As if the fear of dead and formalin-preserved chicken in our favourite chicken delicacies was not enough, the carcass meat scam dealt Kolkata a mighty blow last month.
Suddenly we are suspecting our favourite chicken roll, chicken momo, chilli chicken, mutton biryani and kawsha mangsho and being on the alert about everything with chicken or meat in it, be it roadside eateries or well-known restaurants. We want to be sure we are not eating carcass meat or formalin-laden dead chicken in drool-worthy dishes.
The other day, I saw that the tawa earlier busy frying parathas now idle, the heap of chicken drumstick and chilli chicken displayed outside now noticeably shrunk and just a handful of customers sitting at a popular street eatery on Arabinda Sarani at Karbagan which I’ve always found crowded. A few feet away, the biryani handis which I always used to find open for filling boxes now covered and the staff waiting for customers in two popular roadside biryani shops. This is a representative picture of the city. Biswanath Ghorui aka Mangsho Bishu, the arrested carcass meat kingpin, has scared the daylights out of Kolkatans.
Kolkata would like to look away from such a sight now |
Egg roll in snacking and dim-bhaat/ machh-bhaat or khichudi in working class lunch are suddenly seeing an Uber-like surge in demand, beating their respective eternal rivals- chicken roll, chicken-bhaat and fried rice-chilli chicken combo hands down. A sizable population is now preferring egg, fish and prawn (those who can afford) over chicken and mutton even if it is a compromise with the palate. The trust is shaken and customers aren’t taking chances.

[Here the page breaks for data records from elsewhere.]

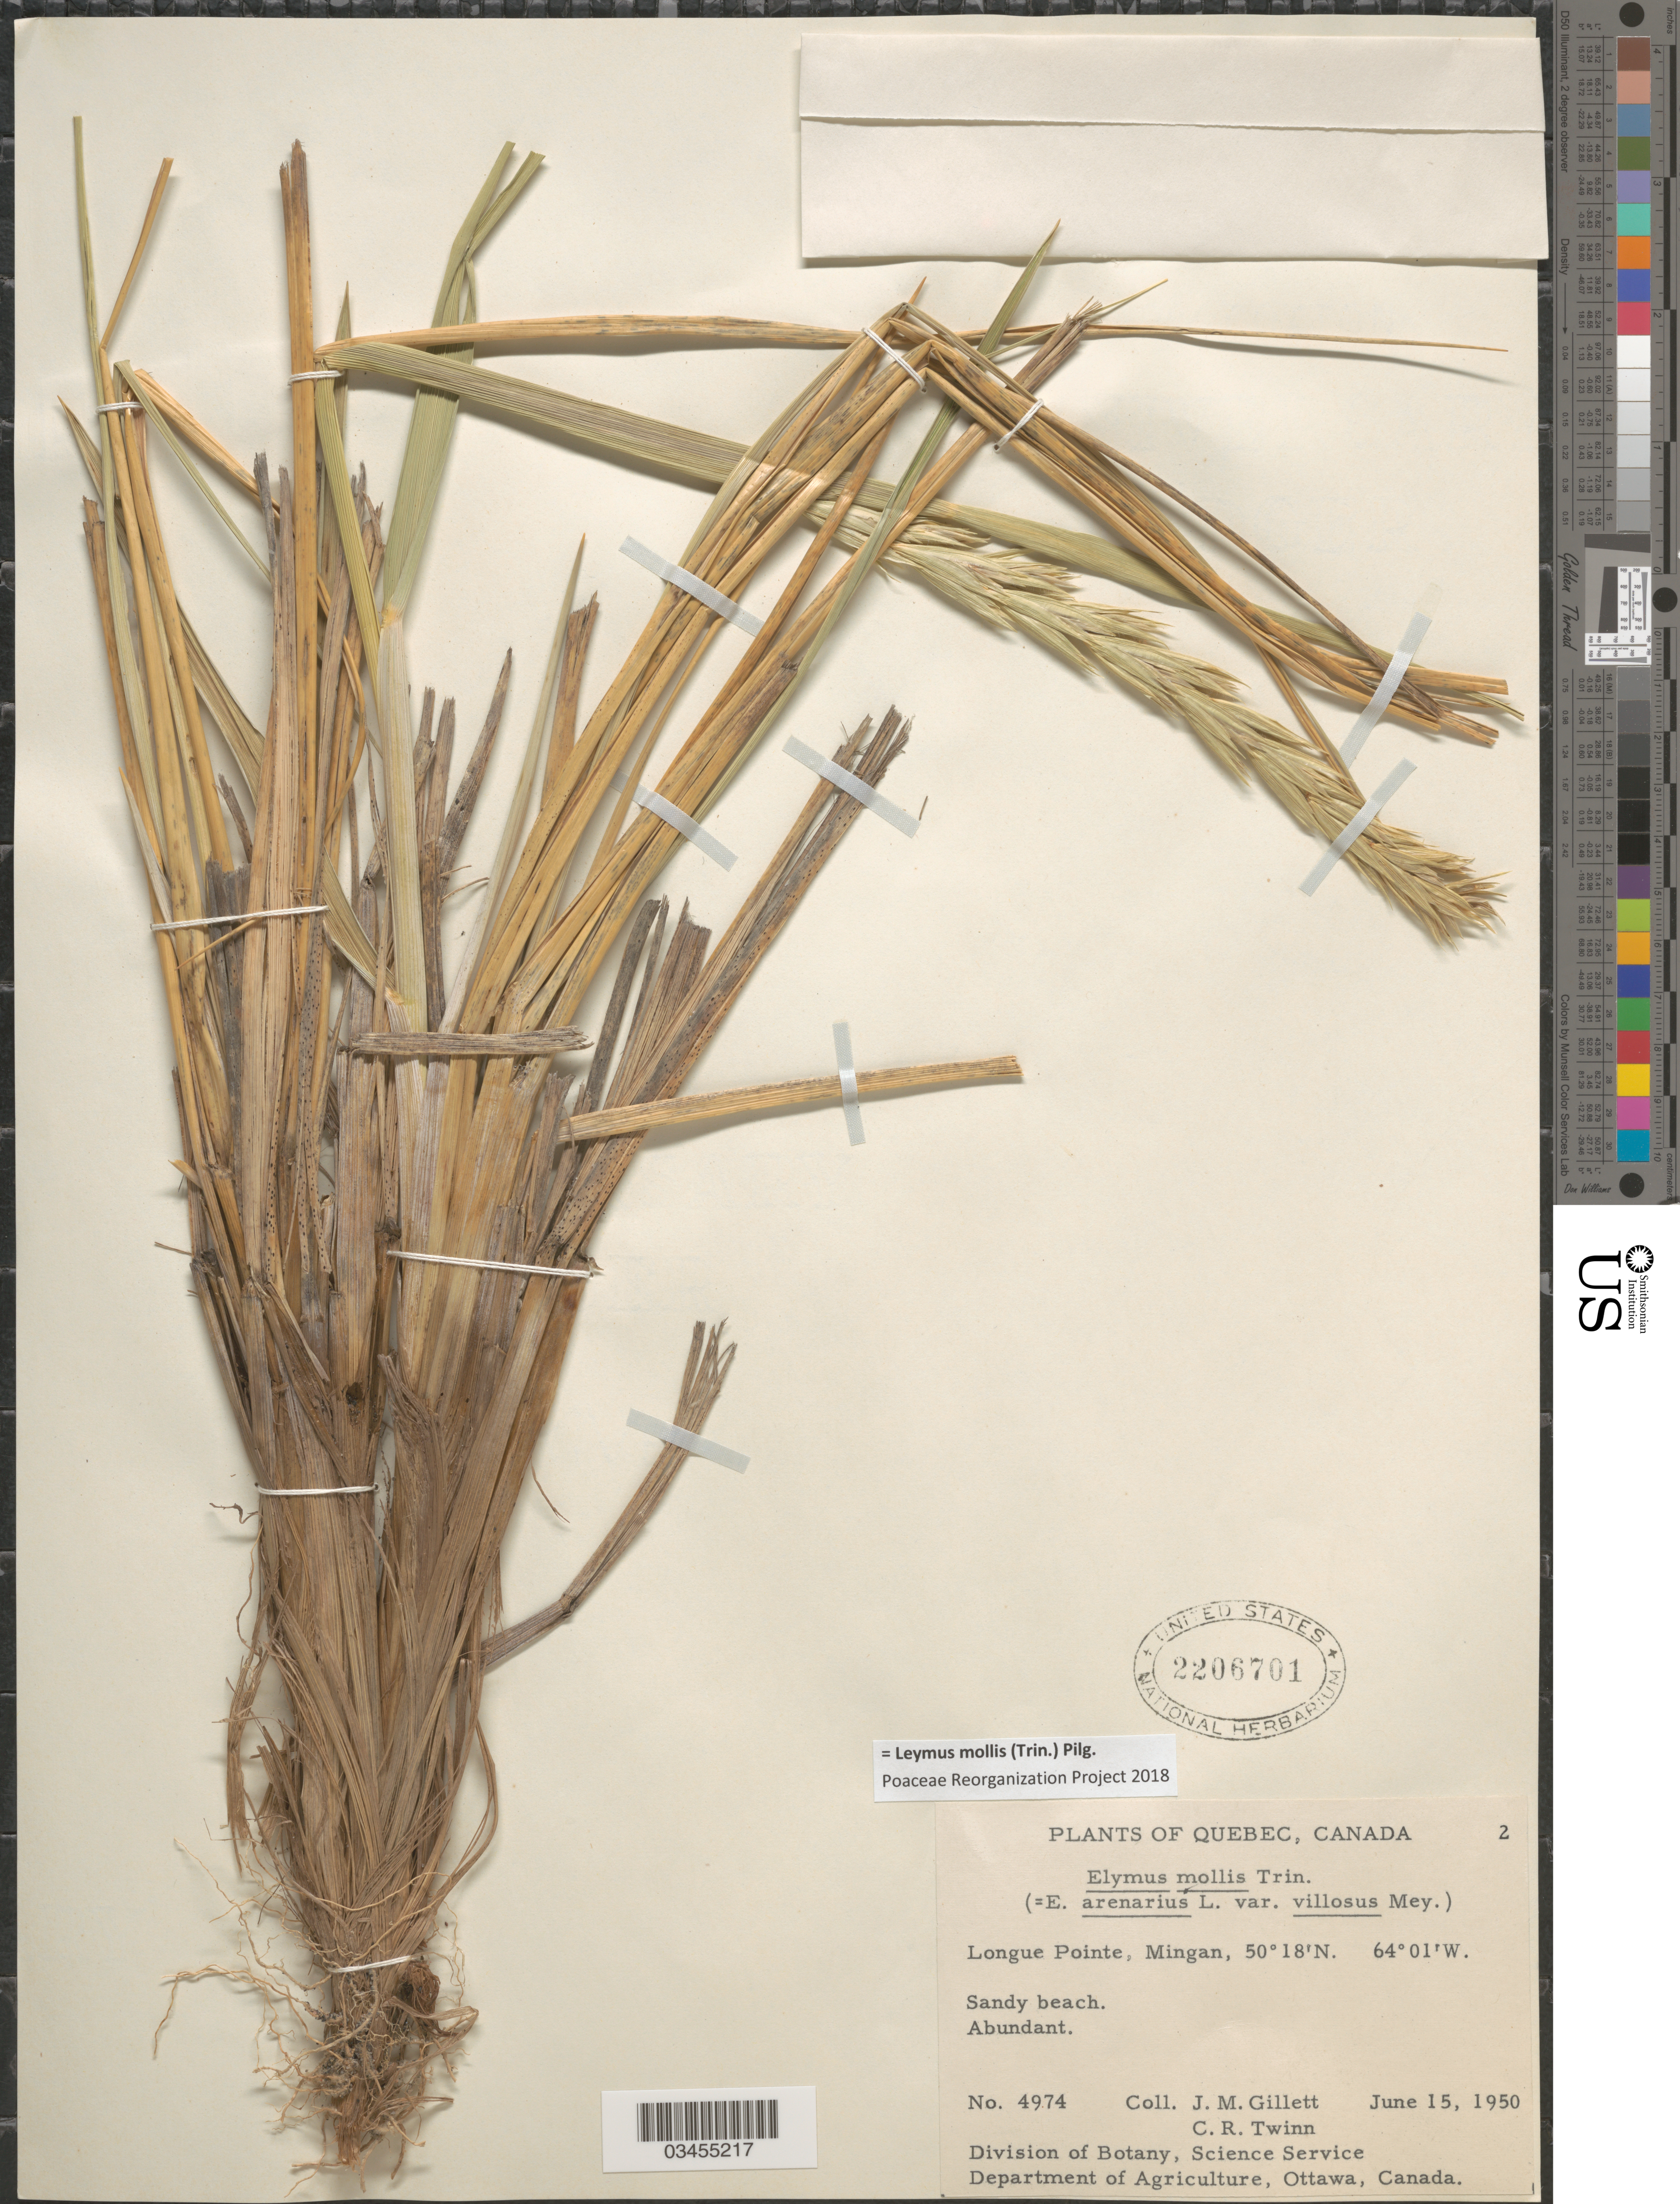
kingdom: Plantae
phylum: Tracheophyta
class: Liliopsida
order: Poales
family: Poaceae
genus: Leymus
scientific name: Leymus mollis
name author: (Trin.) Pilg.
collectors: J. M. Gillett & C. Twinn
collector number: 4974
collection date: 1950-06-15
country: Canada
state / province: Quebec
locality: Longue Pointe, Mingan.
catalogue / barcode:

Restaurants and eateries are seeing an unprecedented free fall in orders for chicken and mutton dishes and a relatively higher demand in prawn and fish options. As a natural reaction, restaurateurs are now desperate to prove the freshness of their meat and poultry and some of them are even putting up their suppliers’ names and phone numbers on display subjecting them for public enquiry and inspection to earn back customer trust. I read that small restaurant owners from Hatibagan who shop for their chicken and meat themselves and are demanding that chicken and goats be cut before their eyes as a condition to buy.
A huge food group on Facebook is now seeing posts of mostly home-cooked dishes whereas till recently the feed used to be balanced by posts of dining out- predominantly chicken and meat dishes besides fish. I assume paneer jokes circulated by hardcore non-veg Bengalis (Like ‘paneer biryani’ is a joke by itself) are dipping now.
This social boycott is being reflected in Bengali papers publishing recipes of versions of popular non-veg foods made with green jackfruit and green plantain because people are now even wary of buying raw chicken/ mutton that is already cut and insisting on getting it cut before their eyes. I am sure earlier hardcore non-vegetarian Bengalis would quip that Enchorer Kebab (Green Jackfruit Kebab) was an oxymoron but they are possibly mellowed enough not to react now though they may still be far from accepting those options.
Is it a passing phase for a largely non-vegetarian city that loves eating out like few other cities in the country, or will it change Kolkatans' food habit in the long term? Will the Bengali be back with a bang to his favourite chicken roll, mutton biryani and chilli chicken in this year’s Pujo? Time will tell. I will be curious to know. All that I feel is that this will clean up the food chain to some extent and improve people's judgement of food (Like anything that's cheap is not good to go for, because cheap indicates compromise).